Location: Cereal Disease LabTitle: WHEAT RUSTS IN THE UNITED STATES IN 2006) Author
Submitted to: Wheat Newsletter
Publication Type: Other
Publication Acceptance Date: 3/9/2007
Publication Date: 8/1/2007
Citation: Long, D.L., Kolmer, J.A., Jin, Y., Hughes, M.E. 2007. Wheat rusts in the united states in 2006. Annual Wheat Newsletter. 53:130-141. Interpretive Summary: Wheat stem rust was reported in isolated locations on susceptible wheats in the United States in 2006. Almost all collections were found to be the race QFCS, which is not virulent to almost all spring and winter wheats currently grown in the United States. Wheat leaf rust was found throughout the eastern states and the Great Plains region on susceptible and resistant wheat cultivars.
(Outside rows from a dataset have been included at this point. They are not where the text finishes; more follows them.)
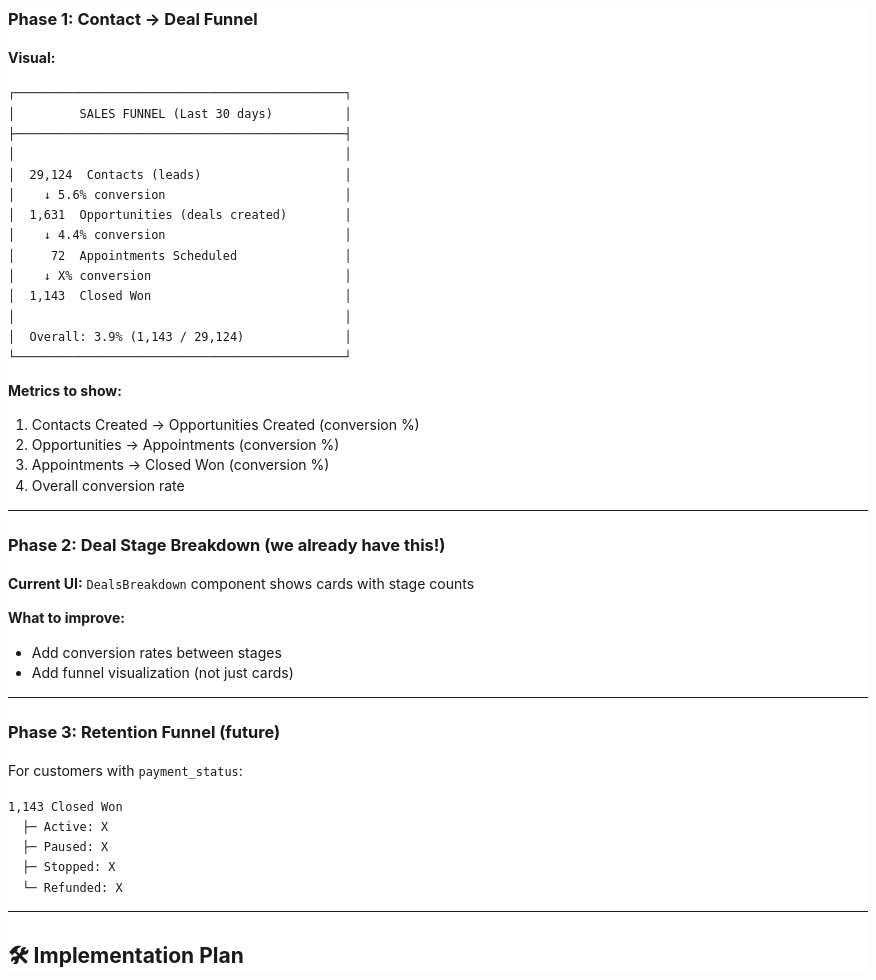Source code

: ### **Phase 1: Contact → Deal Funnel**

**Visual:**
```
┌──────────────────────────────────────────────┐
│         SALES FUNNEL (Last 30 days)          │
├──────────────────────────────────────────────┤
│                                              │
│  29,124  Contacts (leads)                    │
│    ↓ 5.6% conversion                         │
│  1,631  Opportunities (deals created)        │
│    ↓ 4.4% conversion                         │
│     72  Appointments Scheduled               │
│    ↓ X% conversion                           │
│  1,143  Closed Won                           │
│                                              │
│  Overall: 3.9% (1,143 / 29,124)              │
└──────────────────────────────────────────────┘
```

**Metrics to show:**
1. Contacts Created → Opportunities Created (conversion %)
2. Opportunities → Appointments (conversion %)
3. Appointments → Closed Won (conversion %)
4. Overall conversion rate

---

### **Phase 2: Deal Stage Breakdown (we already have this!)**

**Current UI:** `DealsBreakdown` component shows cards with stage counts

**What to improve:**
- Add conversion rates between stages
- Add funnel visualization (not just cards)

---

### **Phase 3: Retention Funnel (future)**

For customers with `payment_status`:
```
1,143 Closed Won
  ├─ Active: X
  ├─ Paused: X
  ├─ Stopped: X
  └─ Refunded: X
```

---

## 🛠️ **Implementation Plan**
Over 60 races of wheat leaf rust were described in 2006. Virulence to resistance genes Lr17, Lr24, and, Lr9, and Lr16 has increased in recent years. Wheat stripe rust was found in the Pacific Northwest region and in isolated locations in the eastern states and Great Plains region.
Technical Abstract: Wheat stem rust was found in scattered locations in the southern and northern Great Plains, and the southeastern states in 2006. Race QFCS accounted for nearly all the collections of wheat stem rust that were tested for virulence. Race MCCD was found in one collection from Texas. Collections of rye stem rust were made from barberry bushes in Minnesota and Wisconsin. Wheat leaf rust was widespread on different wheat cultivars throughout the Great Plains region, southeastern states, and Ohio Valley area. Significant yield losses due to leaf rust in winter and spring wheats were expected in the Great Plains region. Sixy races of wheat leaf rust were identified in 2006. Frequency of isolates with virulence to gene Lr24 increased from 2005. Races with virulence to Lr9 and Lr41 also increased in 2006. Wheat stripe rust was found in scattered locations in the southern Great Plains in 2006, and was commonly found in the Pacific Northwest region. Stripe rust was also found in scattered locations in the southeastern states and Ohio Valley area.